More Compression Functions

Aside from the functions and classes discussed, the library also has some more compression functions that can be used as standalone.

lz78()

lz78 which performs the famous lempel-ziv78 algorithm which differs from lempel-ziv77 in that instead of triplets it creates a dictionary for the previously seen sequences:

import random
random.seed(1311)
example = random.choices(["A", "B", "C"], k = 20)
print(example)
#['A', 'A', 'C', 'C', 'A', 'A', 'C', 'C', 'C', 'B', 'B', 
# 'A', 'B', 'B', 'C', 'C', 'B', 'C', 'C', 'B']

import lzhw
lz78_comp, symb_dict = lzhw.lz78(example)
print(lz78_comp)
# ['1', '1', 'C', '3', '1', 'A', '3', 'C', '3', 'B', 
#  '7', '1', 'B', '7', 'C', '6', 'C', 'C B']

print(symb_dict)
# {'A': '1', 'A C': '2', 'C': '3', 'A A': '4', 'C C': '5', 
#  'C B': '6', 'B': '7', 'A B': '8', 'B C': '9', 'C B C': '10'}

huffman_coding()

Huffman Coding function which takes a Counter object and encodes each symbol accordingly.

from collections import Counter
huffs = lzhw.huffman_coding(Counter(example))
print(huffs)
# {'A': '10', 'C': '0', 'B': '11'}

lzw_compress() and lzw_decompress()

They perform lempel-ziv-welch compressing and decompressing

print(lzhw.lzw_compress("Hello World"))
# 723201696971929295664359987300

print(lzhw.lzw_decompress(lzhw.lzw_compress("Hello World")))
# Hello World

lz20()

I wanted to modify the lempel-ziv78 and instead of creating a dictionary and returing the codes in the output compressed stream, I wanted to glue the repeated sequences together to get a shorter list with more repeated sequences to further use it with huffman coding.

I named this function lempel-ziv20 :D:

lz20_ex = lzhw.lz20(example)
print(lz20_ex)
# ['A', 'A', 'C', 'C', 'A', 'A', 'C', 'C', 'C', 'B', 'B', 
#  'A', 'B', 'B', 'C', 'C B', 'C', 'C B']

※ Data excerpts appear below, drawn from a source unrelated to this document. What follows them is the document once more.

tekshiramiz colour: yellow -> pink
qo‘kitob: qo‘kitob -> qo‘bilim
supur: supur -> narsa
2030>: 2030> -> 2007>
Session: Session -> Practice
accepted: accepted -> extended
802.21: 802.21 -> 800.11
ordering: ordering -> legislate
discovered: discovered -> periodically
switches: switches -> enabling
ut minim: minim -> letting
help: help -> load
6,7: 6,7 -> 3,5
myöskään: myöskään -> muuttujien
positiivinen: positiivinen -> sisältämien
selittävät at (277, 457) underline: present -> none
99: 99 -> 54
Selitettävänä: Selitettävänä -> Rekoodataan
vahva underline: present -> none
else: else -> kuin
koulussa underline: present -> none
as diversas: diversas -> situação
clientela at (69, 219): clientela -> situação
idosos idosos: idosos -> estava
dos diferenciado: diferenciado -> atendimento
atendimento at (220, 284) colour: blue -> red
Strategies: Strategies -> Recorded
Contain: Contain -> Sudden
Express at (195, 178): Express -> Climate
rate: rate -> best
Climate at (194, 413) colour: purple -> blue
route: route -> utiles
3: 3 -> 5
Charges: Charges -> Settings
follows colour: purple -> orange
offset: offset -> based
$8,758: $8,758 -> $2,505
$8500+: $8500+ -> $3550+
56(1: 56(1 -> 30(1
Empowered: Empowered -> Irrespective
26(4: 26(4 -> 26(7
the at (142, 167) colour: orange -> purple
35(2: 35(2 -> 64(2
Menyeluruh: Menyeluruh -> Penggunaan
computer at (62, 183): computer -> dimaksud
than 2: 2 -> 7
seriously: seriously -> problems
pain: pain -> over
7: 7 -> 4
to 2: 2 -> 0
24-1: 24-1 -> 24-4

huff20 = lzhw.huffman_coding(Counter(lz20_ex))
print(huff20)
# {'A': '10', 'C': '0', 'B': '111', 'C B': '110'}

In data with repeated sequences it will give better huffman dictionaries.

lz77_compress() and lz77_decompress()

The main two functions in the library which apply the lempel-ziv77 algorithm:

lz77_ex = lzhw.lz77_compress(example)
print(lz77_ex)
# [(None, None, b'A') (1, 1, b'C') (1, 1, b'A') (4, 3, b'C')
#  (None, None, b'B') (1, 1, b'A') (3, 2, b'C') (12, 1, b'B') (15, 2, b'B')]

lz77_decomp = lzhw.lz77_decompress(lz77_ex)
print(all(lz77_decomp == example))
# True

Also we can selected how many elements we want to decompress from the original list instead of decompressing it all:

print(lzhw.lz77_decompress(lz77_ex, 3))
# ['A', 'A', 'C']

We can adjust the sliding_window argument in case we want more speed, i.e. lower sliding window, or more compression, i.e. higher sliding window.

The sliding window is where the algorithm looks for previous sequences, its default value is 256 meaning that the algorithm will look for matches in 265 previous values from the current location.

from sys import getsizeof
from time import time

random.seed(1191)
example = random.choices(["A", "B", "C"], k = 10000)
start = time()
lz77_ex256 = lzhw.lz77_compress(example, sliding_window = 256)
print(time() - start)
# 0.0010254383087158203
print(len(lz77_ex256))
# 2136

start = time()
lz77_ex1024 = lzhw.lz77_compress(example, sliding_window = 1024)
print(time() - start)
# 0.003989458084106445
print(len(lz77_ex1024))
# 1769

As you can see the difference in time to look in 4X the default sliding_window is not big, you may not even notice it, because the algorithm uses hash tables to look for sequences instead of looping inside the 1024 window, so it can scale up well. Also worth noting that the difference in the compressed object is somewhat big and the object is smaller. That is advantageous when dealing with large data that we want to control how much compressed we would like it to be.